Federal Reserve Bank of Dallas President Lorie Logan said in prepared remarks for an event on Wendesday in Houston that the central bank should lower rates at a slower pace following September’s half-point rate cut.

If the Fed cuts by what Citadel Securities sees over the rest of this year that’s set to “have an impact on the very short end of the curve,” de Pass said. Overall, “there’s room to trade this market tactically and I think that’s really going to be the biggest message and dynamic going forward.”

Treasury yields sharply rebounded after last week’s job report pushed US bonds lower, with the benchmark 10-year yield now hovering just over 4% from as low as 3.6% about a month ago. That has come as futures positioning metrics show wagers on Treasury losses start to emerge. Ten-year yields rose Wednesday by about 4 basis points.

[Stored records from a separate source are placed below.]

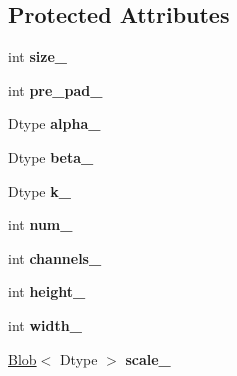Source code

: \subsection*{Protected Attributes}
\begin{DoxyCompactItemize}
\item 
int {\bfseries size\+\_\+}\hypertarget{classcaffe_1_1LRNLayer_a4d74c3370e28abe013bf0fcc815fcc17}{}\label{classcaffe_1_1LRNLayer_a4d74c3370e28abe013bf0fcc815fcc17}

\item 
int {\bfseries pre\+\_\+pad\+\_\+}\hypertarget{classcaffe_1_1LRNLayer_a5d4a63f1279542a4fbe2780ba061f800}{}\label{classcaffe_1_1LRNLayer_a5d4a63f1279542a4fbe2780ba061f800}

\item 
Dtype {\bfseries alpha\+\_\+}\hypertarget{classcaffe_1_1LRNLayer_ae5a9eaf89e4082afe166f0fa7ee3b4ed}{}\label{classcaffe_1_1LRNLayer_ae5a9eaf89e4082afe166f0fa7ee3b4ed}

\item 
Dtype {\bfseries beta\+\_\+}\hypertarget{classcaffe_1_1LRNLayer_aa0765abb189bb6be067494ea5cc925f2}{}\label{classcaffe_1_1LRNLayer_aa0765abb189bb6be067494ea5cc925f2}

\item 
Dtype {\bfseries k\+\_\+}\hypertarget{classcaffe_1_1LRNLayer_a2fd6dd95ba02ae082bf5668305f19844}{}\label{classcaffe_1_1LRNLayer_a2fd6dd95ba02ae082bf5668305f19844}

\item 
int {\bfseries num\+\_\+}\hypertarget{classcaffe_1_1LRNLayer_ac68d88464a09f9deaf929908ffbaf345}{}\label{classcaffe_1_1LRNLayer_ac68d88464a09f9deaf929908ffbaf345}

\item 
int {\bfseries channels\+\_\+}\hypertarget{classcaffe_1_1LRNLayer_acd1bc62c5c9074c1df80f12d716f9a7a}{}\label{classcaffe_1_1LRNLayer_acd1bc62c5c9074c1df80f12d716f9a7a}

\item 
int {\bfseries height\+\_\+}\hypertarget{classcaffe_1_1LRNLayer_a9fa09286b061a99713b4268259fdaad7}{}\label{classcaffe_1_1LRNLayer_a9fa09286b061a99713b4268259fdaad7}

\item 
int {\bfseries width\+\_\+}\hypertarget{classcaffe_1_1LRNLayer_a5b12d5c779f16e9b1caf4c3a6d581e09}{}\label{classcaffe_1_1LRNLayer_a5b12d5c779f16e9b1caf4c3a6d581e09}

\item 
\hyperlink{classcaffe_1_1Blob}{Blob}$<$ Dtype $>$ {\bfseries scale\+\_\+}\hypertarget{classcaffe_1_1LRNLayer_a61a44943c15c502c557df755d8ef4c6c}{}\label{classcaffe_1_1LRNLayer_a61a44943c15c502c557df755d8ef4c6c}


\end{DoxyCompactItemize}
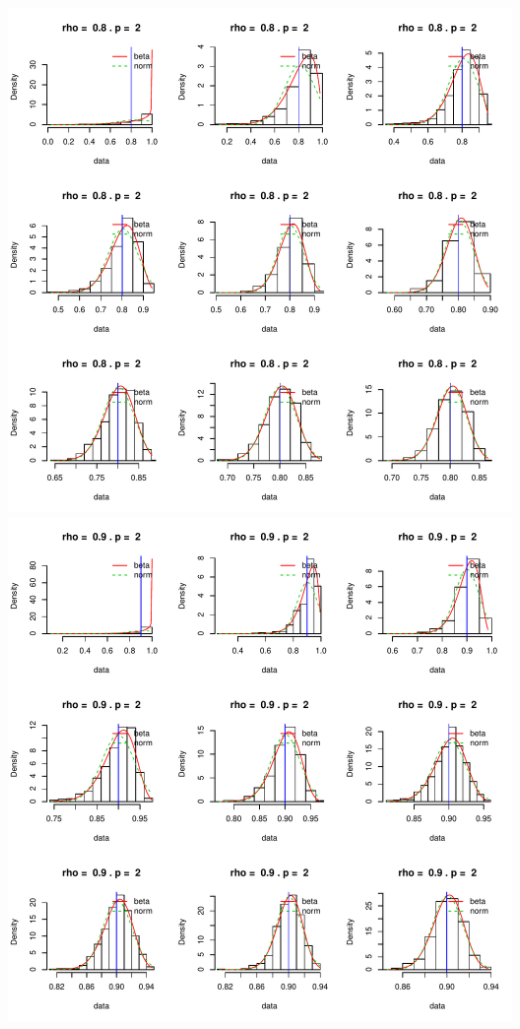 \documentclass[]{article}
\begin{document}
\includegraphics{2016_w09_files/figure-latex/unnamed-chunk-14-9.pdf}
\includegraphics{2016_w09_files/figure-latex/unnamed-chunk-14-10.pdf}
\end{document}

Bond market volatility has jumped amid the recalibration of the outlook for the Fed’s rate-cutting path. The ICE BofA MOVE Index — a gauge of volatility that tracks anticipated swings in yields based on options — surged on Monday to its highest since January.

De Pass predicts a heightened pace of Treasury yield swings to continue.

“The economy is in a bit of an inflection point, there are a lot of cross currents,” he said. “I think you are going to get an opportunity to trade in what we expect to be material volatility going forward.”

(Updates with 10-yield move in 8th paragraph. Earlier version corrected spelling of Citadel Securities in first paragraph.)